Kauczor: We need standardization with common protocols, common read outs. At the congress there is a lot of science. For example there will be many presentations showing how great perfusion MRI is today. Yet if you go to 10 different tertiary hospitals, there will be 10 different protocols with scanners of different generations from different vendors. We have to find a basis of simple but robust measures to come up with reasonable, consistent results. We need a robust, shared base of data.
Precision radiology needs to drive the change to personalized medicine from today's radiology reporting that has a lot of prose and lots of variations in the prose with different terms and meaning found between the lines. This is not helpful for personalized medicine. We need precise measurements to form the backbone of a structured report, giving size, density, intensity, rates of perfusion or diffusion.

Can a radiologists provide this precision, or do we look to automate this data collection?

It has to be a machine. Radiologists would take too long, and perhaps be subjective in choosing regions of interest and so forth. Here we need pre-processing of images, with quantitative read outs, measurements, and perhaps color-coding of objects that we can turn on and off. The radiologists can then review the original images, the pre-processed images, the post processed images, the quantitative read outs, and makes a diagnosis.

In other words, to personalise medicine, we will de-personalised radiology?

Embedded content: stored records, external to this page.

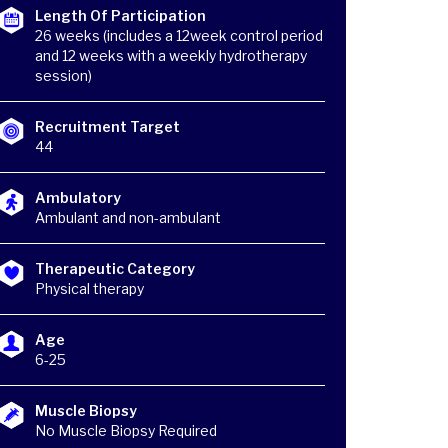
Length Of Participation
26 weeks (includes a 12week control period
and 12 weeks with a weekly hydrotherapy
session)
Recruitment Target
44
Ambulatory
Ambulant and non-ambulant
Therapeutic Category
Physical therapy
Age
6-25
Muscle Biopsy
No Muscle Biopsy Required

In medicine, especially in personalised medicine, we can not leave the machines alone talking to each other. Someone needs to generate evidence, guidelines and standards. Some of these can be implemented in a machine that runs on these rules. Someone needs to decide how to direct the patient, to which protocols. And then every image is going to have highly personal locations, density and distributions that will never be perfect for machine reading. We need machine support in radiology. But it is the radiologist who takes the decisions in the end. As with other medical disciplines, we need to be close to the patient. And we must remain the masters of the machines in the process.

Who is going to pay for all this change to processes and machines?

In the end the standard of radiological exam should be redefined. Currently there is the so-called unity of image and report. We are reimbursed for the image and a report in prose. There are very low standards regarding the reporting requirements. We need to take the next step and say there is certain content and measurements in a radiology report, and for this reason it should be reimbursed at this level. Money drives the entire system, and reimbursement needs to reflect any requirement for a change in quality for reporting standards. In this way, if a report does not meet the standards, it would not be reimbursement. This is the only way to introduce change.